What Should a Nurse Applicant in Chicago Cost? This Company Can Tell You

We’ve come a long way since the mainstream introduction of paying for clicks to get candidate traffic. I can remember a presentation by Indeed‘s Paul Forster back in 2006, educating employers on the advertising practice that had already become commonplace for digital marketers leveraging search marketing strategies: Don’t pay a flat fee, instead, only pay for the traffic you want.

I can also remember asking roomfuls of conference goers, “How does Google make its buckets of dollars? Those text ads on the side of its search results, that’s how.” Of course, at the time, paying a flat fee for postings ruled the day, and some never thought we’d get to a pay-for-performance model.

Fortunately for the advertisers (and users), popular sentiment was wrong. Sites like Indeed and Simply Hired blazed the trail early on, and now stalwarts like Monster now offer performance pricing. Turn the spout off and on as needed, pay only for what you want. Just makes sense.

Jobs2Career Predictive AnalyticsThat success, however, has also given birth to added layers of complexity. Which sites are the cheapest? Which time of day is best? What keywords perform the best? What’s my return on investment?

• SUPPLIED DATA:
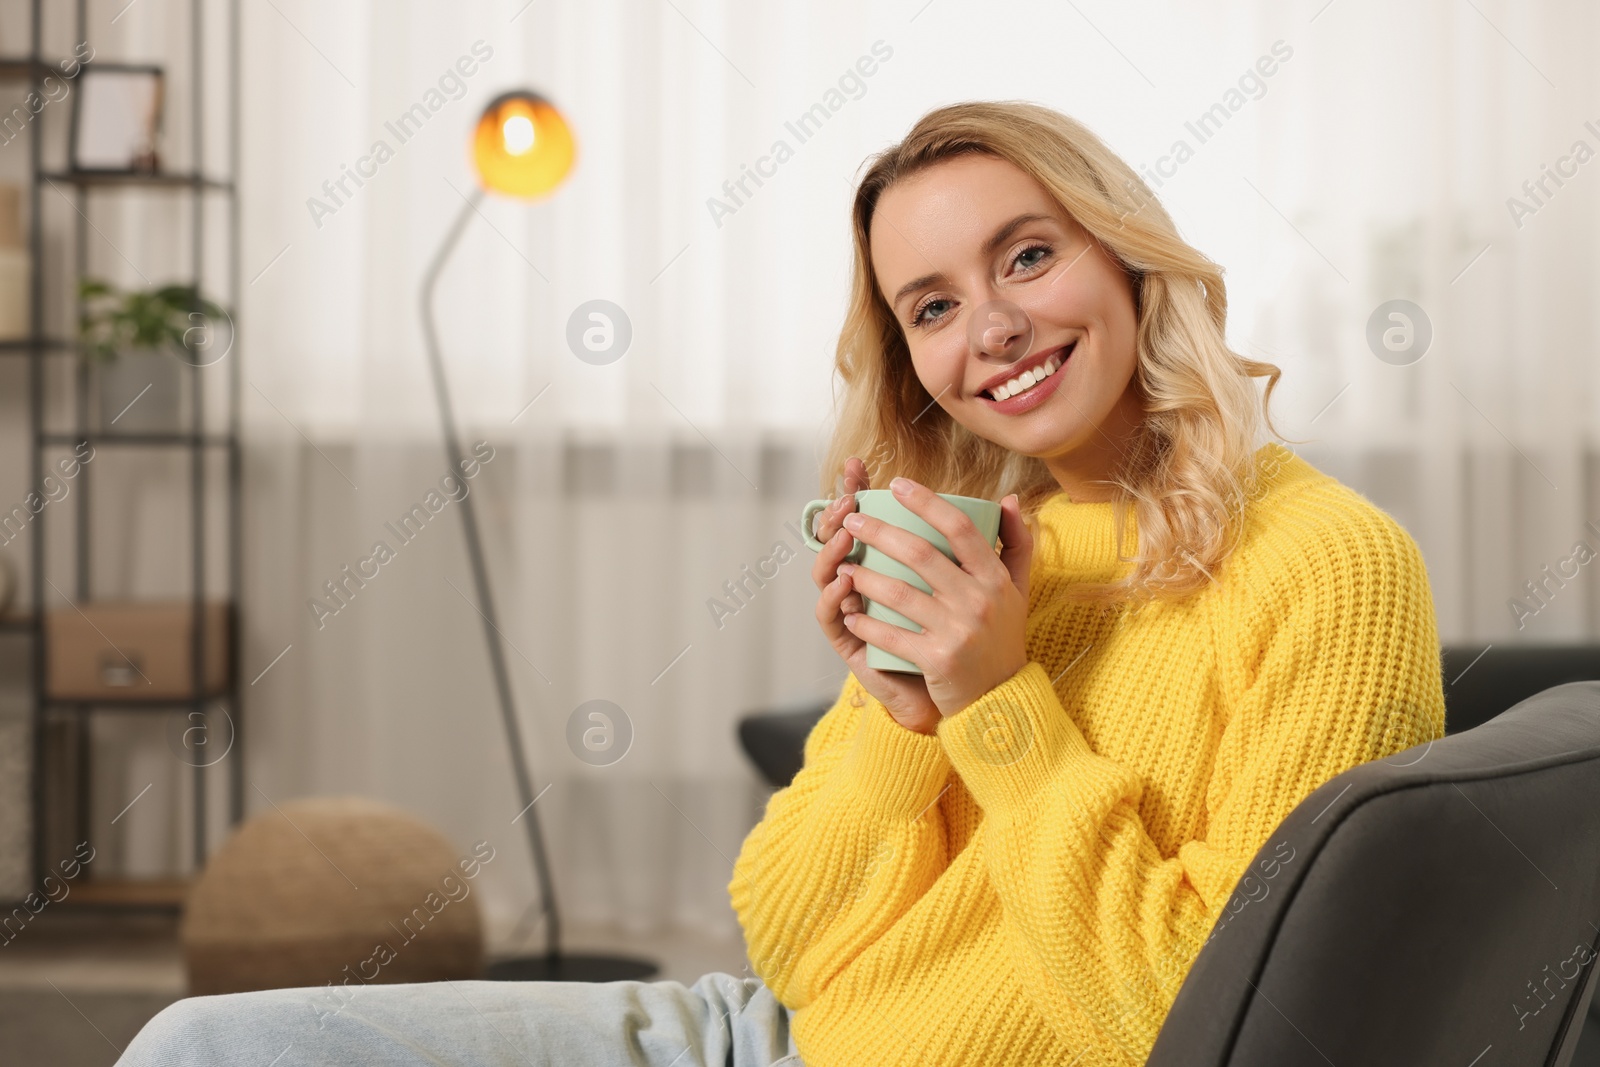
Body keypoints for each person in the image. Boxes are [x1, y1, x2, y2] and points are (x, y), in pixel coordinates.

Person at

• WORK INSTRUCTIONS: Carry on the article on pay-per-click recruiting from its final sentence. The lines have nothing to do with the article on pay-per-click recruiting.

• TASK ANSWER:
Solutions like Recruitics have prospered by being an agent for recruitment marketers, taking out the manual labor from much of the equation. The downside is such solutions are reactive in nature, instead of trying to predict what the cost of filling certain openings might be.

Jobs2Careers is taking a step in that direction by unveiling predictive job analytics at last week’s HR Technology Conference. “We’re essentially treating job ads like real ads and allowing clients to buy more efficiently than ever before,” said Thad Price, Jobs2Careers’ vice president of product and engineering. “We’ve learned a lot from the digital ad world, and we want to see those successes for our clients in the recruitment industry.”

Jobs2Careers Predictive Analytics

Screenshot of Jobs2Careers Predictive Analytics Dashboard

How’s it work? Using data across Jobs2Careers’ network, encompassing 1.4 billion searches each month, users can filter their searches to determine how much they can expect to pay for applicants to their job postings.  Results can be delivered as “Good,” “Better” or  “Best,” as well as whether you want to see cost-per-click (CPC) or cost-per-acquisition (CPA). In the example above, Jobs2Careers recommends spending $598 in order to generate 13 applicants for a registered nurse position in Chicago. This translates to $46-per-applicant.

The tool serves as a way to keep the other pay-for-performance players in check. Are you paying too much to Indeed? This will help answer that question. It also puts you in a better position to negotiate price for consumers. To date, this tool is not open to the public, but Price says it will be accessible in a matter of months. Currently, you have to contact the company directly to access the information.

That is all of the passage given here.